» What is needed: Format the lines of text from all the entries below as a JSON list of strings, one string per line, with blank lines omitted. Leave the pictures out of your answer.

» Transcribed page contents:
--------
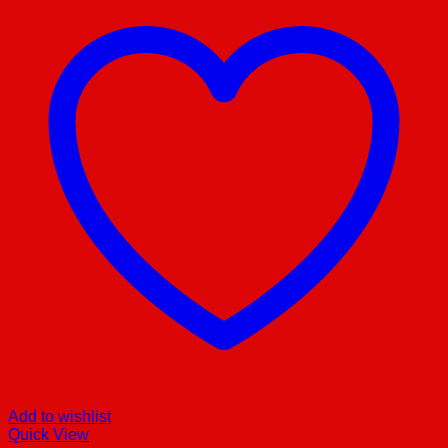
Add to wishlist
Quick View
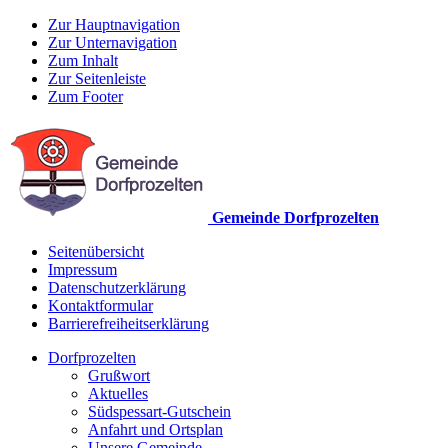
Zur Hauptnavigation
Zur Unternavigation
Zum Inhalt
Zur Seitenleiste
Zum Footer
Gemeinde Dorfprozelten
Seitenübersicht
Impressum
Datenschutzerklärung
Kontaktformular
Barrierefreiheitserklärung
Dorfprozelten
Grußwort
Aktuelles
Südspessart-Gutschein
Anfahrt und Ortsplan
Unsere Gemeinde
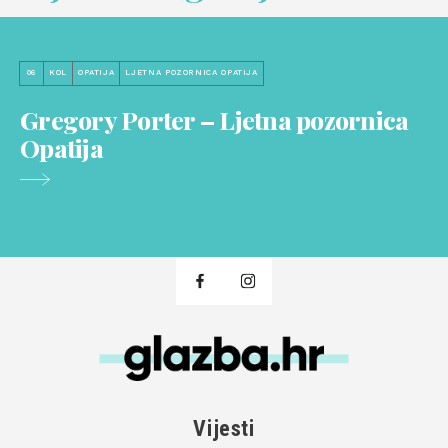
06
KOL
OPATIJA
LJETNA POZORNICA OPATIJA
Gregory Porter – Ljetna pozornica
Opatija
Vijesti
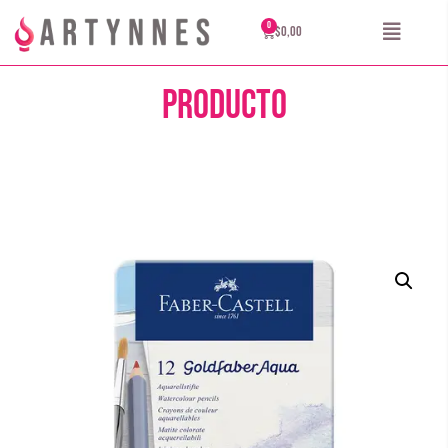
$
0,00
Producto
--------
» Answer section:
[
  "Add to wishlist",
  "Quick View",
  "Zur Hauptnavigation",
  "Zur Unternavigation",
  "Zum Inhalt",
  "Zur Seitenleiste",
  "Zum Footer",
  "Gemeinde Dorfprozelten",
  "Seitenübersicht",
  "Impressum",
  "Datenschutzerklärung",
  "Kontaktformular",
  "Barrierefreiheitserklärung",
  "Dorfprozelten",
  "Grußwort",
  "Aktuelles",
  "Südspessart-Gutschein",
  "Anfahrt und Ortsplan",
  "Unsere Gemeinde",
  "06",
  "KOL",
  "OPATIJA",
  "LJETNA POZORNICA OPATIJA",
  "Gregory Porter – Ljetna pozornica",
  "Opatija",
  "Vijesti",
  "$",
  "0,00",
  "Producto"
]